In this exercise, we will look at how to load, manipulate and visualize data sets in Python. We will also look at how to calculate features on data sets.


## Pandas
A widely used Python package for data management and analysis is `pandas`. The basic data structure provided by this package is the data frame. A data frame is a table that can in principle be used in the same way as a table in a relational database, e.g. rows or columns (or both) can be selected.

In [None]:
import numpy as np
import pandas as pd
from scipy.io import arff
import matplotlib.pyplot as plt

data = arff.loadarff('S08.arff')
df = pd.DataFrame(data[0])
df

### Select rows and columns

With pandas, certain rows and columns can be easily selected from the data frame. One option is to select columns by name.


In [None]:
accx = df.loc[:,"Sensor_T8_Acceleration_X"]
accx

We can also select rows and columns by their indexes. The `:` stands here for "Select all rows". If only a single column is selected, the result is of type `Series`, otherwise the result is again a data frame.

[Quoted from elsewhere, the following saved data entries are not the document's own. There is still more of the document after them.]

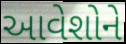
આવેશોનેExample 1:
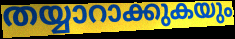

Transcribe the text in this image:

തയ്യാറാക്കുകയും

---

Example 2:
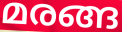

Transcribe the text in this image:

മരങ്ങ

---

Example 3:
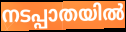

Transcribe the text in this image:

നടപ്പാതയിൽ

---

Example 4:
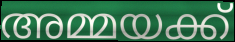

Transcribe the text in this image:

അമ്മയക്ക്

Columns can also be selected via their index:

In [None]:
acc = df.iloc[:,1:4]
acc

lines can be accessed in the same way. For example, the following expression returns the first 5 lines:

In [None]:
df.iloc[0:5,:]

Both options can also be combined, e.g. like this:

In [None]:
df.loc[0:5,["Sensor_T8_Acceleration_X", "Sensor_T8_Acceleration_Y"]]

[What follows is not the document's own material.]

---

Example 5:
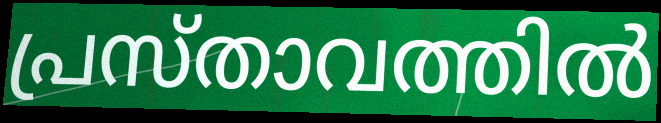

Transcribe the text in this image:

പ്രസ്താവത്തിൽ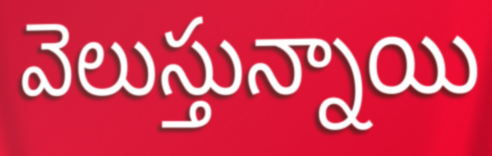
వెలుస్తున్నాయి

Another practical option is to select rows or columns using Boolean expressions. The following expression, for example, returns all rows for which the value of `Sensor_T8_Acceleration_X` is less than 0.7.

In [None]:
df.loc[df.Sensor_T8_Acceleration_X < 0.7,:]

### Insert values

Inserting values into a data frame works in exactly the same way. The following expression sets all values in the `Sensor_T8_Acceleration_Y` column that are less than 0 to the value 0.

In [None]:
df.loc[df.Sensor_T8_Acceleration_Y < 0,"Sensor_T8_Acceleration_Y"] = 0
df

### Apply
In many cases, we want to apply a function to a complete row or column of data. The function `apply` allows us to do this. The following expression calculates the mean values per column:

In [None]:
df.iloc[:,1:31].apply(np.mean)

## Exercise 1

Calculate the distribution of the classes in `df`. (`collections.Counter`)

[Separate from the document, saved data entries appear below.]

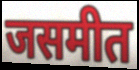
जसमीत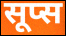
सूप्सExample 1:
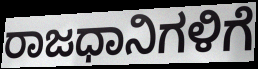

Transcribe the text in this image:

ರಾಜಧಾನಿಗಳಿಗೆ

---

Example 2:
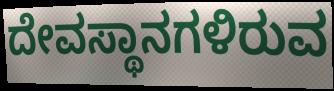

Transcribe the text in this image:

ದೇವಸ್ಥಾನಗಳಿರುವ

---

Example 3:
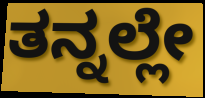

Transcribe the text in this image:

ತನ್ನಲ್ಲೇ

Plot the distribution of classes as a bar plot.

Plot some accelerometer axes (e.g. "Sensor_RightForeArm_Acceleration_X", "Sensor_RightForeArm_Acceleration_Y", "Sensor_RightForeArm_Acceleration_Z") as a line plot. The different axes should be displayed in different colors.

## Exercise 2

Next, we want to calculate some features on the data. For sequential data, features are typically calculated based on segments. This means that we first calculate a feature function (mean, ...) for rows 1 to n, then for n+1 to 2n, and so on. The segments can also overlap. 

Implement the function `feature`, which calculates a given statistical feature function (mean, ...) for a given window size, overlap and data set. Then calculate the mean, median and variance of the accelerometer data of the right foot with segment lengths of 128, 256 and 512. Use 50% overlap and plot the result.